*** Data for this task ***

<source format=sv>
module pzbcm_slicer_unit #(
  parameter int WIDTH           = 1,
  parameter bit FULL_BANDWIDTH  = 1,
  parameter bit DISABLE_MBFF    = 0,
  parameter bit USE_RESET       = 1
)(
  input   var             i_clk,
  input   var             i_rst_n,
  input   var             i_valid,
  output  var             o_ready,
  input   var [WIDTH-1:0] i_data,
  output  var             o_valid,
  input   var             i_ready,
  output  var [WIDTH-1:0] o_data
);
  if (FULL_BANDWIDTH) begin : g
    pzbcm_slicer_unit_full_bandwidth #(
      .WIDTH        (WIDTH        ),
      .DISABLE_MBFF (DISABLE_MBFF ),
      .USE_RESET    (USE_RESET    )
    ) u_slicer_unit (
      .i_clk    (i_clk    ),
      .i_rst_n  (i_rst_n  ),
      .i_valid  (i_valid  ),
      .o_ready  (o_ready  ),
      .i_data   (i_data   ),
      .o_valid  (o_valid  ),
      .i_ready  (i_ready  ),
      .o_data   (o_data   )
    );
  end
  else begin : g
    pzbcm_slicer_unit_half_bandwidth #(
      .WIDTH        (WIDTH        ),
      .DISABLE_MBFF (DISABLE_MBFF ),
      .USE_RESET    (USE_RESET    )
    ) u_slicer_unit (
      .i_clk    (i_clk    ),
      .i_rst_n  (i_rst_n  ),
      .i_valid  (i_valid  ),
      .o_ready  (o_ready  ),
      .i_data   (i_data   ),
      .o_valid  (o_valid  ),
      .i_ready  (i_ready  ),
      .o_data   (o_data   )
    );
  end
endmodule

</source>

*** End of Data for this task ***
*** Data for this task ***

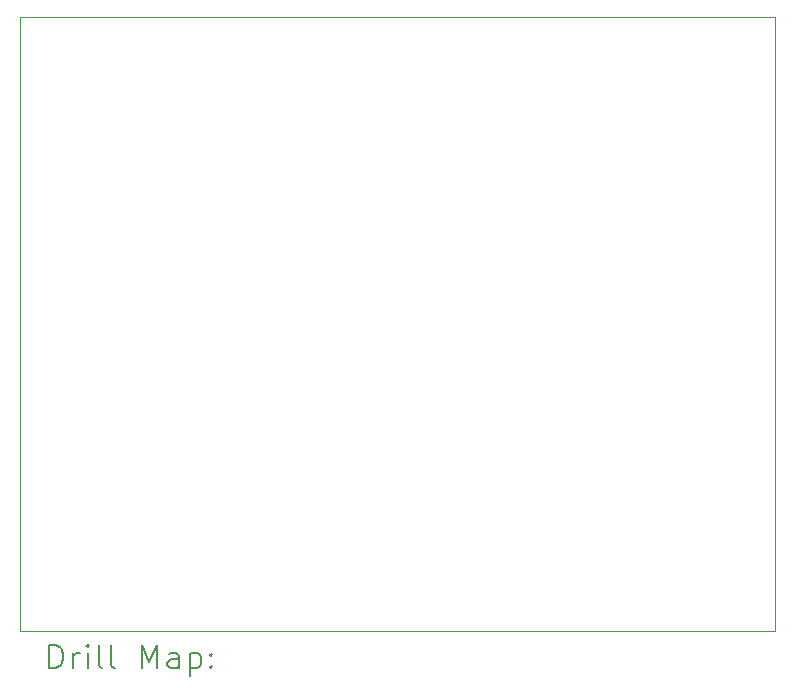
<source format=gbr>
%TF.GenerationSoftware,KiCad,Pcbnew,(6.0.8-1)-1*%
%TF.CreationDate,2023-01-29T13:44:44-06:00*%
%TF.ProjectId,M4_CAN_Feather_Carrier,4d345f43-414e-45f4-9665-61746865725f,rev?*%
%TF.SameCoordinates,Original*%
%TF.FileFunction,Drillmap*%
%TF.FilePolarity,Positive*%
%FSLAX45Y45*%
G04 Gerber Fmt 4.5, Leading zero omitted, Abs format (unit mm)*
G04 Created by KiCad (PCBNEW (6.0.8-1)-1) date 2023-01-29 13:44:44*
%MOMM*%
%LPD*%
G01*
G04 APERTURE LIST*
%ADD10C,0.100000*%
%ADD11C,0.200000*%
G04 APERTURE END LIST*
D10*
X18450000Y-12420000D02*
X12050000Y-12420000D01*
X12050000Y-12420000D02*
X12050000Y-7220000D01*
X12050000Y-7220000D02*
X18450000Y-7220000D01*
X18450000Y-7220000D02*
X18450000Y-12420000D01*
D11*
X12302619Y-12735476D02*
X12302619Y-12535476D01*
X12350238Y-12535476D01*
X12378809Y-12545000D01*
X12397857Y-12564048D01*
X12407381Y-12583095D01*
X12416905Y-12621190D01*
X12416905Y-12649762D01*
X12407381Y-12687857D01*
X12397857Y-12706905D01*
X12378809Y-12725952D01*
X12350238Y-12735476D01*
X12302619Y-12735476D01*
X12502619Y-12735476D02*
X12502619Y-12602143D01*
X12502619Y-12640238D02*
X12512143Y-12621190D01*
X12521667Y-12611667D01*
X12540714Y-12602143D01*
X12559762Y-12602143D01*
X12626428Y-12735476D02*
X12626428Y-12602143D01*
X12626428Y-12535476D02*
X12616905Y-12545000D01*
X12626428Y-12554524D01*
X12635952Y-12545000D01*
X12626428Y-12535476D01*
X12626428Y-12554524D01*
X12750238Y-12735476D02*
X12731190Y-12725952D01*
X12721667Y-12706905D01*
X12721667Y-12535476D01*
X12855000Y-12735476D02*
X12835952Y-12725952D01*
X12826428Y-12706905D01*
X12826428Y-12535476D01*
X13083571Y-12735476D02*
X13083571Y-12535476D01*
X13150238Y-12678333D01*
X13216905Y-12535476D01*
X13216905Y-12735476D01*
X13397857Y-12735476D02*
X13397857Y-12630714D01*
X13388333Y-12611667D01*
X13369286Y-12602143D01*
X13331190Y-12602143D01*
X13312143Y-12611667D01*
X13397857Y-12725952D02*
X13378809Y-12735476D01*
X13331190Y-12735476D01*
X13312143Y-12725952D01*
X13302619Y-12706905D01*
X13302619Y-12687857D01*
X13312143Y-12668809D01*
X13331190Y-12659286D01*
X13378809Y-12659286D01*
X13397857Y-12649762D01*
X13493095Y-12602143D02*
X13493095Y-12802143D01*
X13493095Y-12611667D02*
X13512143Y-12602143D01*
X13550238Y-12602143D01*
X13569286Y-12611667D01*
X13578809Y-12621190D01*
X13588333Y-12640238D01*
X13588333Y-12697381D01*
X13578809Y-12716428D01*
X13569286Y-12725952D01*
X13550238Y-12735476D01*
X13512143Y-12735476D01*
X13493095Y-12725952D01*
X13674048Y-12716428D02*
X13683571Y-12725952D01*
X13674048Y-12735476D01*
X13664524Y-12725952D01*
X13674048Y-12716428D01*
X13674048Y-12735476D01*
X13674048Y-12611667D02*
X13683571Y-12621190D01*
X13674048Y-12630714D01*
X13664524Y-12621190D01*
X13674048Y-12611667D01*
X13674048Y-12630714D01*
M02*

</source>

*** End of Data for this task ***

▸ **Your task**:
Both end lines included, restate word for word the lines above from the line with "G04 Created by" to the line with "X12826428Y-12706905D01*", and nothing else.

▸ **Answer section**:
G04 Created by KiCad (PCBNEW (6.0.8-1)-1) date 2023-01-29 13:44:44*
%MOMM*%
%LPD*%
G01*
G04 APERTURE LIST*
%ADD10C,0.100000*%
%ADD11C,0.200000*%
G04 APERTURE END LIST*
D10*
X18450000Y-12420000D02*
X12050000Y-12420000D01*
X12050000Y-12420000D02*
X12050000Y-7220000D01*
X12050000Y-7220000D02*
X18450000Y-7220000D01*
X18450000Y-7220000D02*
X18450000Y-12420000D01*
D11*
X12302619Y-12735476D02*
X12302619Y-12535476D01*
X12350238Y-12535476D01*
X12378809Y-12545000D01*
X12397857Y-12564048D01*
X12407381Y-12583095D01*
X12416905Y-12621190D01*
X12416905Y-12649762D01*
X12407381Y-12687857D01*
X12397857Y-12706905D01*
X12378809Y-12725952D01*
X12350238Y-12735476D01*
X12302619Y-12735476D01*
X12502619Y-12735476D02*
X12502619Y-12602143D01*
X12502619Y-12640238D02*
X12512143Y-12621190D01*
X12521667Y-12611667D01*
X12540714Y-12602143D01*
X12559762Y-12602143D01*
X12626428Y-12735476D02*
X12626428Y-12602143D01*
X12626428Y-12535476D02*
X12616905Y-12545000D01*
X12626428Y-12554524D01*
X12635952Y-12545000D01*
X12626428Y-12535476D01*
X12626428Y-12554524D01*
X12750238Y-12735476D02*
X12731190Y-12725952D01*
X12721667Y-12706905D01*
X12721667Y-12535476D01*
X12855000Y-12735476D02*
X12835952Y-12725952D01*
X12826428Y-12706905D01*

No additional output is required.